Simon Henig, leader of Durham County Council, said cutting the bus budget in County Durham had been unavoidable in the backdrop of severe cuts to local authorities.
He said following a consultation in 2011 funding for evening and weekend services had been scaled back to protect those operated during the day.
He added further cuts would make it harder to protect services.
Councils in other parts of the region, such as Darlington and Stockon, have cut funding for subsidised bus routes altogether.
“There has not been much of a reduction over the last few years, however, as with everything else, given the cuts that are being made by George Osborne that will become more and more difficult.”
Source – Newcastle Evening Chronicle, 13 Jan 2015
Councils are doing more to help unemployed people than the Government as data shows people are falling through the cracks.
The Local Government Association has made the claim as the North East shoulders the country’s highest unemployment rate (9.1%) and as its research shows there has been an alarming 28% increase in the number of unemployed not claiming benefits in the last 18 months.

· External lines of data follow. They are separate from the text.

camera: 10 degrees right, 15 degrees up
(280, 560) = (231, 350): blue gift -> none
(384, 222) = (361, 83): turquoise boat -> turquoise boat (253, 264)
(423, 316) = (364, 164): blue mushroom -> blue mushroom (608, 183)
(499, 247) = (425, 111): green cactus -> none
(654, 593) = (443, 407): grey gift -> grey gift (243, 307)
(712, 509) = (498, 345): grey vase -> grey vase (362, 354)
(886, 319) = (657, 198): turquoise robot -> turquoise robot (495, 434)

> Is that because they’ve been sanctioned ?
It means that while Government data does not reveal the full extent of the problem, the LGA says local authorities are being left to pick up the pieces.
The LGA has praised North East councils for working with employers, charities and voluntary groups, schools, colleges and housing associations, and says schemes are offering one-to-one mentoring, training, work placements and apprenticeships at a crucial time.

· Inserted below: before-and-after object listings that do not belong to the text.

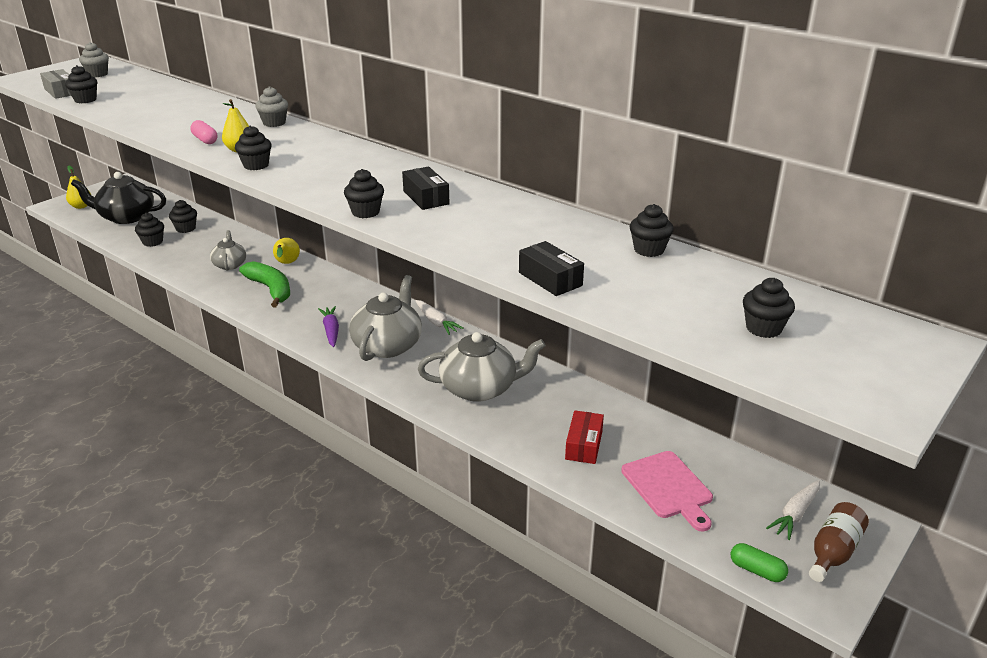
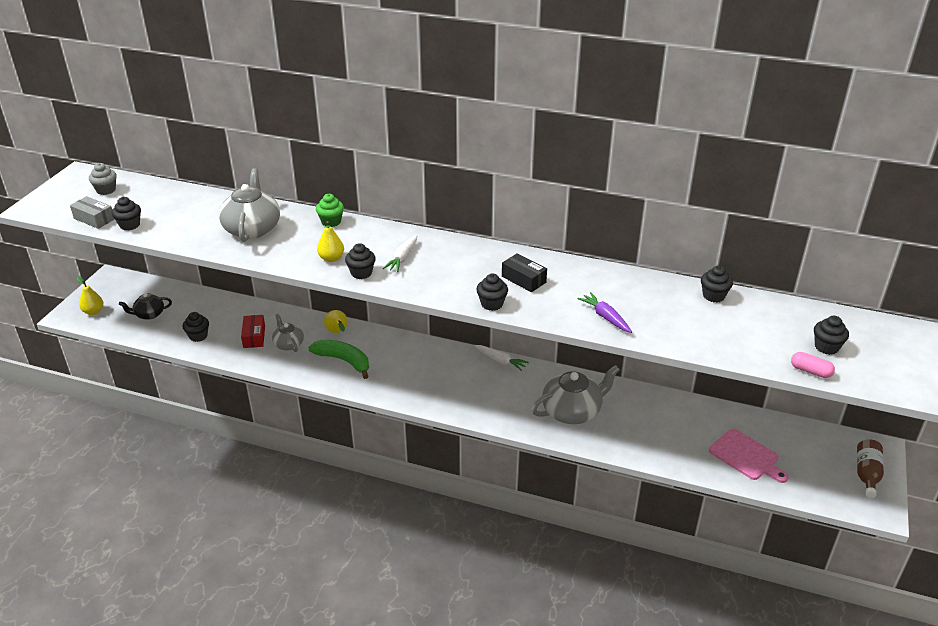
camera: 20 degrees left, 5 degrees up
(126, 217) = (149, 314): black teapot -> black teapot, size x0.57
(186, 228) = (217, 315): black cupcake -> none
(205, 140) = (290, 253): pink capsule -> pink capsule (810, 371)
(274, 123) = (331, 222): grey cupcake -> green cupcake
(331, 331) = (424, 388): purple carrot -> purple carrot (605, 317)
(388, 345) = (478, 391): grey teapot -> grey teapot (252, 229)
(550, 279) = (670, 337): black box -> none
(583, 445) = (673, 439): red box -> red box (254, 336)
(757, 570) = (831, 500): green capsule -> none
(795, 514) = (831, 453): white carrot -> white carrot (402, 258)

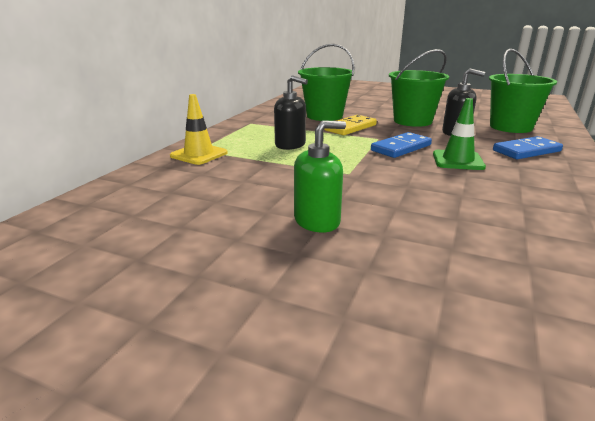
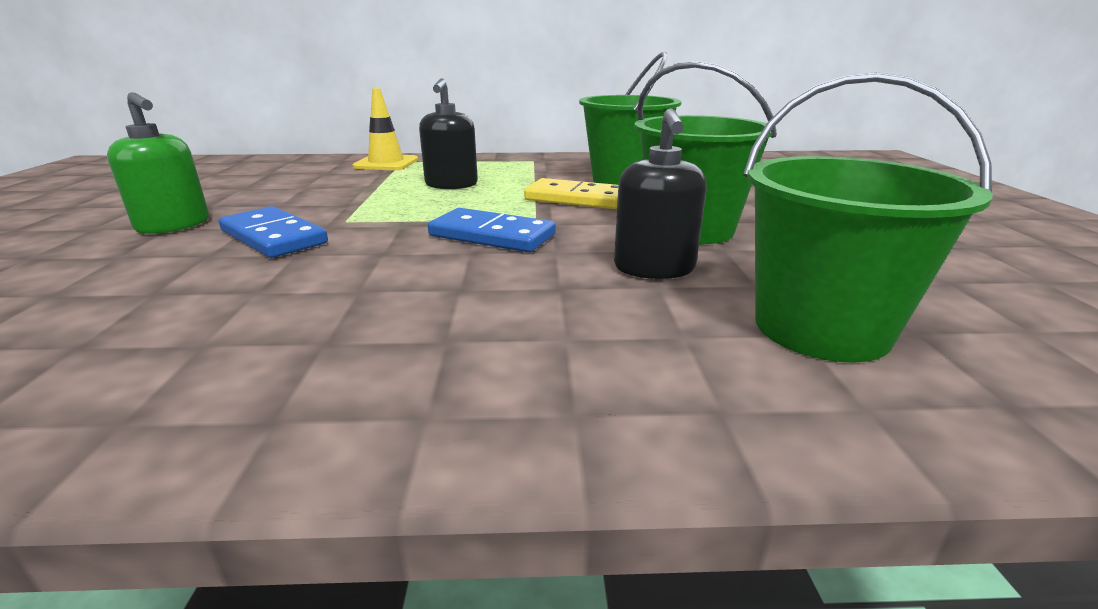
camera: 65 degrees right, 0 degrees up
(457, 160) = (447, 279): green traffic cone -> none
(526, 151) = (587, 350): blue domino -> blue domino (274, 237)

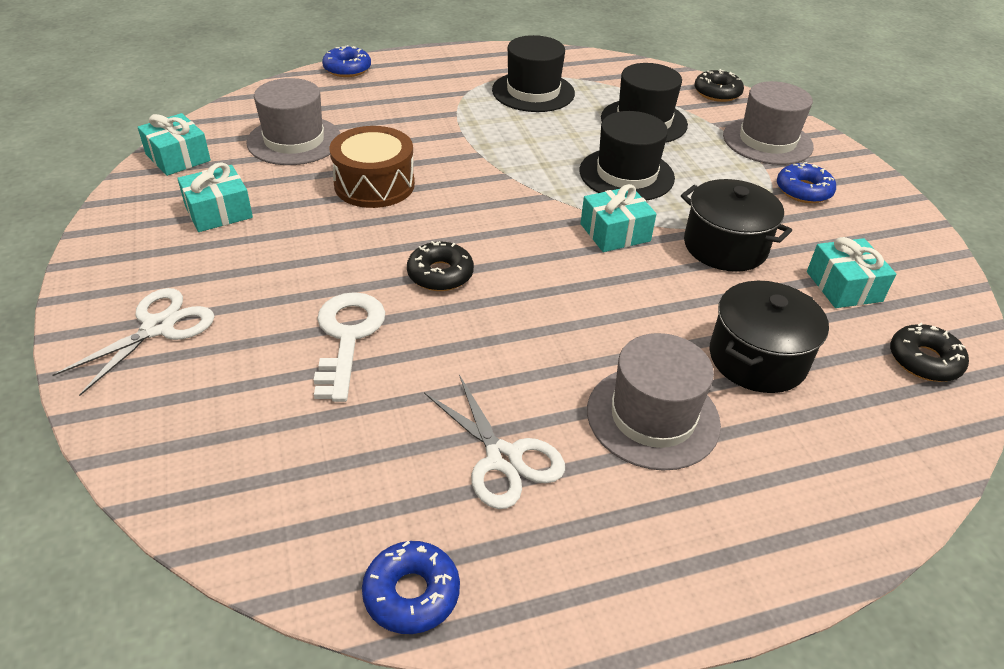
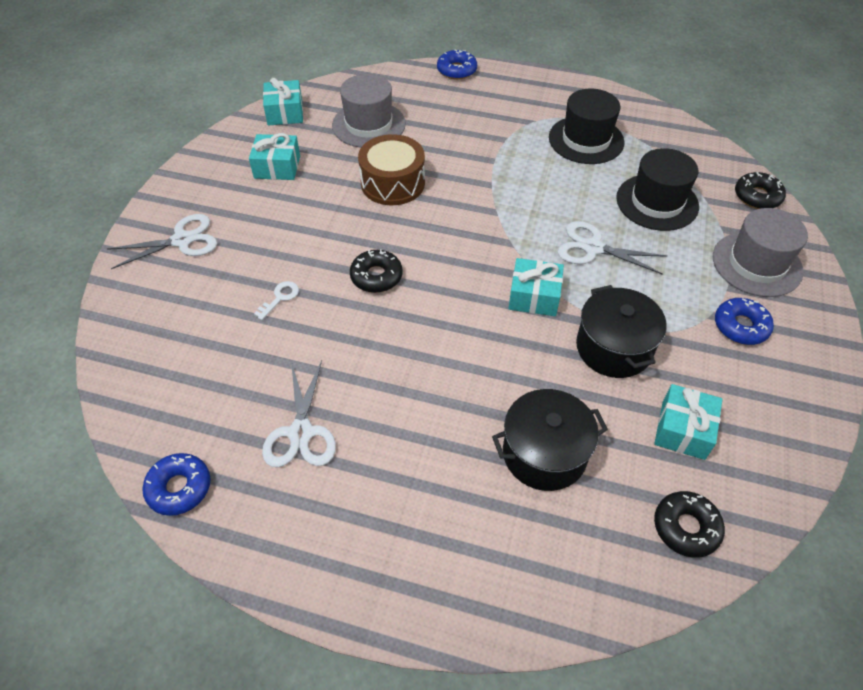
camera: 35 degrees right, 10 degrees up
(347, 337) = (280, 298): white key -> white key, size x0.49
(626, 174) = (593, 248): black hat -> white scissors
(652, 417) = (423, 456): grey hat -> none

LGA chairman David Sparks said the capacity for councils to play this role, however, is under threat as all parties eye further cuts.
“Unemployment is falling, but the headlines hide the plight of our most vulnerable residents who are falling through the cracks. Too many are let down by national job schemes which are unable to identify or help them because they have not signed on at their local Jobcentre Plus.

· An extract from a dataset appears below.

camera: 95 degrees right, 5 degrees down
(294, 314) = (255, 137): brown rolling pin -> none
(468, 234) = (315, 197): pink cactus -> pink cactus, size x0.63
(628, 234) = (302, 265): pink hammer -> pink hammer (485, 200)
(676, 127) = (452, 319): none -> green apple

“Councils across the country are desperate to ensure no-one is left behind and have sought to support those being forgotten by these national services by using their local knowledge, expertise and connections with local organisations and services to target their hardest to reach residents.”
Council leaders say national schemes aim to simply shift people from the benefits queue and that approach is damaging for some of the most vulnerable, such as young or disabled people.
Leader of Newcastle City Council, Councillor Nick Forbes, said the news was more evidence that the Government must devolve more powers to the North East.
“The Government are more interested in getting people off benefits than getting them into work. The reality is the jobs that are being created are in most cases, part-time, low wage and zero contract hours.
“Local authorities are having much more success in helping people into jobs and training than Government because they have a better understanding of what is happening in their area.”
Councillor Iain Malcolm, leader of South Tyneside Council said:
“The national approach is to move people off the benefits register as quickly as possible, but sometimes this can be to the detriment of more vulnerable residents and can exacerbate their situation if they take the first job that comes along and they are not ready to work.
“Our approach has been to offer residents constructive and comprehensive advice and support to help them back into work at the right time for them and the employer. In partnership with employers, we have designed initiatives to support jobs and apprenticeship creation this has created over 400 new jobs apprenticeships over the past three years.
“Although there have been national schemes offering wage subsidies, feedback from our employers showed that the schemes were too difficult to access due to a vast amount of eligibility criteria.
“We have taken the time to understand the barriers that our residents face when looking to go back into employment and then commissioned community learning programmes that will address those issues, such as literacy and numeracy programmes and support to help residents gain IT and money management skills.”